▸ Task directions:
Copy the items word for word, from the start of the items through the line that contains "2022年09月（7）", including that line. Leave out the pictures.

[Opening Available records section]

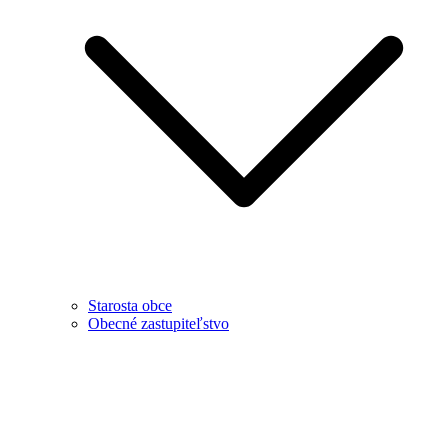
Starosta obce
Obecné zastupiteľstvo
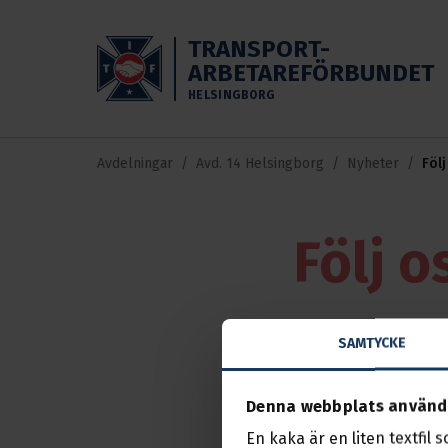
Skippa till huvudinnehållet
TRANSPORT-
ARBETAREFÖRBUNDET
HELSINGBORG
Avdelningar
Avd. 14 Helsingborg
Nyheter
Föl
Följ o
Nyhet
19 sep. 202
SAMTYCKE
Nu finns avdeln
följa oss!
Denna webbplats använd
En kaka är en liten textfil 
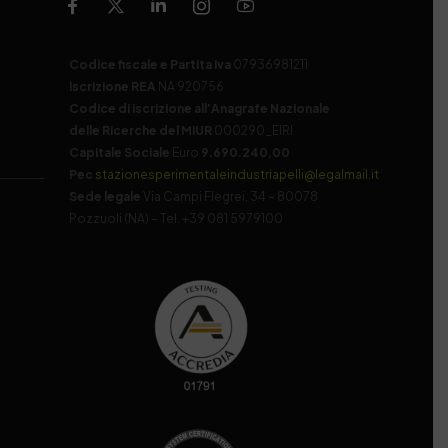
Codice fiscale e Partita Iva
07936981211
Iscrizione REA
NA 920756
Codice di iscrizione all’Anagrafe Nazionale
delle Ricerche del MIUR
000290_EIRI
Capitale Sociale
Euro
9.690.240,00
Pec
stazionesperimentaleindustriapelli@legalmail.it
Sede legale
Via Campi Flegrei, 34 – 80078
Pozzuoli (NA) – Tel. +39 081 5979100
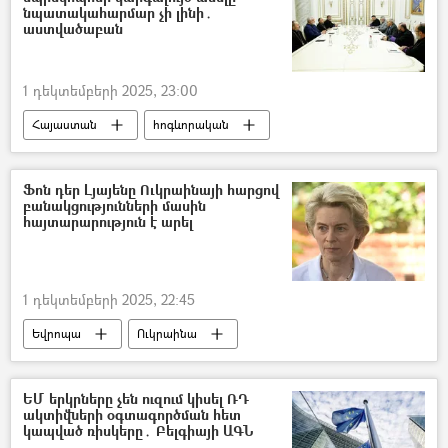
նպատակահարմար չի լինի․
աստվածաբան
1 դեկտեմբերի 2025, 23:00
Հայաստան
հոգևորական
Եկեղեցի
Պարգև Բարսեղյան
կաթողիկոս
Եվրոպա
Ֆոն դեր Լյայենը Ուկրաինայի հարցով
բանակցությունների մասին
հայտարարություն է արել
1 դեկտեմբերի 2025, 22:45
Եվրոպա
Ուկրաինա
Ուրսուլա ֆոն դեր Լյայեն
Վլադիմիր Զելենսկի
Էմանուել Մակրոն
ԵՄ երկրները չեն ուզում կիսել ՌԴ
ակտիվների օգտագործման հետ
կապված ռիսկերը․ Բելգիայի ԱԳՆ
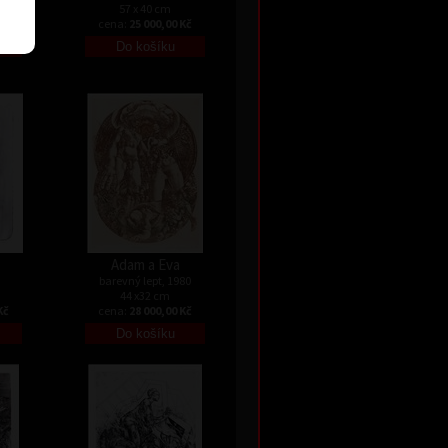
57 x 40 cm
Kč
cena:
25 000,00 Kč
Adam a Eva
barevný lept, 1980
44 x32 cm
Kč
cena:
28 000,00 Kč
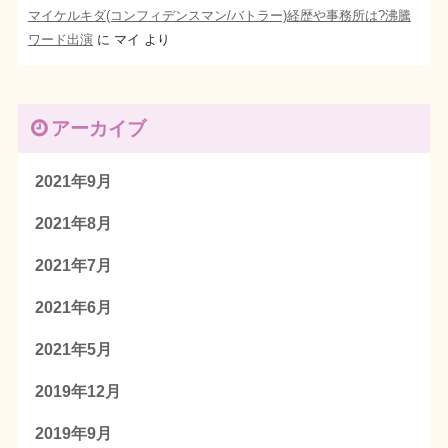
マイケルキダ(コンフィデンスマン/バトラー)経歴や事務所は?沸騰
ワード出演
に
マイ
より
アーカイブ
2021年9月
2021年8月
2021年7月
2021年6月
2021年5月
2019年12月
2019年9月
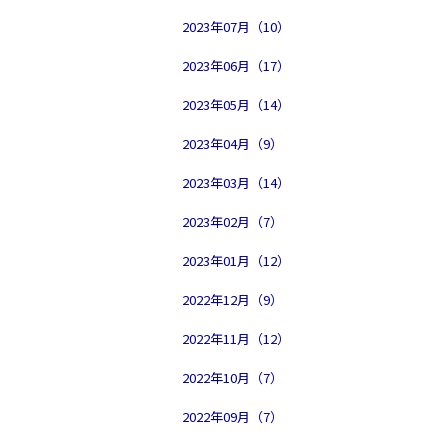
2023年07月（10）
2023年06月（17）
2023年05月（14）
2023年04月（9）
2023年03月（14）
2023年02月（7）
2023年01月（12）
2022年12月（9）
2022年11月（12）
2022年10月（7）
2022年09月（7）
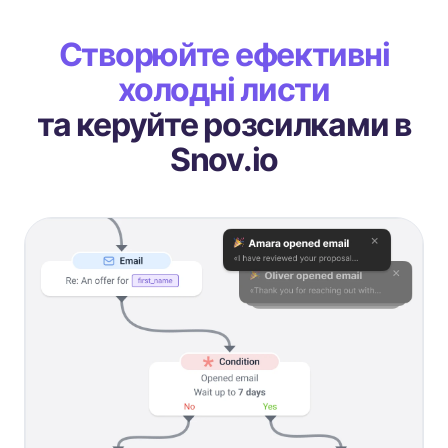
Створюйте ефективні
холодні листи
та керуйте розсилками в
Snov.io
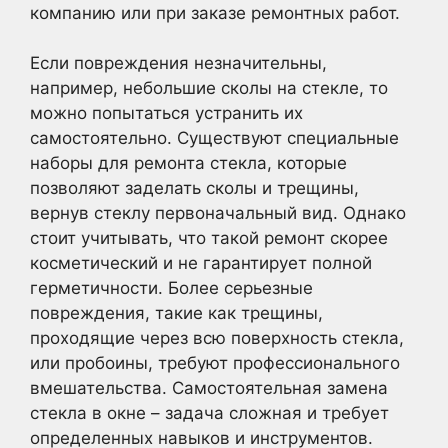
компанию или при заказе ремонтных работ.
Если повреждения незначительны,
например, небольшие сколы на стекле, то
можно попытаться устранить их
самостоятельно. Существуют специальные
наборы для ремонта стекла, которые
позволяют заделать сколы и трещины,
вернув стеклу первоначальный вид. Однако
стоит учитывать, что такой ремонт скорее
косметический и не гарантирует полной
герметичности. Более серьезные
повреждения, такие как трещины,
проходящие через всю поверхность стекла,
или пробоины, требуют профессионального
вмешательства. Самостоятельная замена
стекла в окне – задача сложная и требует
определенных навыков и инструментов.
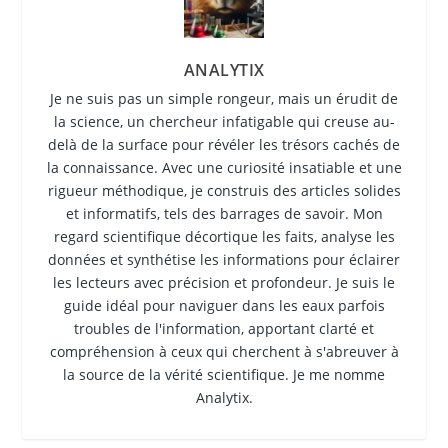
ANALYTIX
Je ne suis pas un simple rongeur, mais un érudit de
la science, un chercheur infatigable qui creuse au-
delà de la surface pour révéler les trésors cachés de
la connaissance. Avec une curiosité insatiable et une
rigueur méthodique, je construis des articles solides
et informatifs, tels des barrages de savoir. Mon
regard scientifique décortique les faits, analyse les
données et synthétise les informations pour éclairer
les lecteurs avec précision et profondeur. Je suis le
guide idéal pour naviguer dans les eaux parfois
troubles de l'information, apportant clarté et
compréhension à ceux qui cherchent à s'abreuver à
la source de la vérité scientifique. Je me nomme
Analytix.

[Closing Available records section]

▸ Task output:
Starosta obce
Obecné zastupiteľstvo
Skippa till huvudinnehållet
TRANSPORT-
ARBETAREFÖRBUNDET
HELSINGBORG
Avdelningar
Avd. 14 Helsingborg
Nyheter
Föl
Följ o
Nyhet
19 sep. 202
SAMTYCKE
Nu finns avdeln
följa oss!
Denna webbplats använd
En kaka är en liten textfil 
Codice fiscale e Partita Iva
07936981211
Iscrizione REA
NA 920756
Codice di iscrizione all’Anagrafe Nazionale
delle Ricerche del MIUR
000290_EIRI
Capitale Sociale
Euro
9.690.240,00
Pec
stazionesperimentaleindustriapelli@legalmail.it
Sede legale
Via Campi Flegrei, 34 – 80078
Pozzuoli (NA) – Tel. +39 081 5979100
նպատակահարմար չի լինի․
աստվածաբան
1 դեկտեմբերի 2025, 23:00
Հայաստան
հոգևորական
Եկեղեցի
Պարգև Բարսեղյան
կաթողիկոս
Եվրոպա
Ֆոն դեր Լյայենը Ուկրաինայի հարցով
բանակցությունների մասին
հայտարարություն է արել
1 դեկտեմբերի 2025, 22:45
Եվրոպա
Ուկրաինա
Ուրսուլա ֆոն դեր Լյայեն
Վլադիմիր Զելենսկի
Էմանուել Մակրոն
ԵՄ երկրները չեն ուզում կիսել ՌԴ
ակտիվների օգտագործման հետ
կապված ռիսկերը․ Բելգիայի ԱԳՆ
57 x 40 cm
Kč
cena:
25 000,00 Kč
Adam a Eva
barevný lept, 1980
44 x32 cm
Kč
cena:
28 000,00 Kč
マイケルキダ(コンフィデンスマン/バトラー)経歴や事務所は?沸騰
ワード出演
に
マイ
より
アーカイブ
2021年9月
2021年8月
2021年7月
2021年6月
2021年5月
2019年12月
2019年9月
2023年07月（10）
2023年06月（17）
2023年05月（14）
2023年04月（9）
2023年03月（14）
2023年02月（7）
2023年01月（12）
2022年12月（9）
2022年11月（12）
2022年10月（7）
2022年09月（7）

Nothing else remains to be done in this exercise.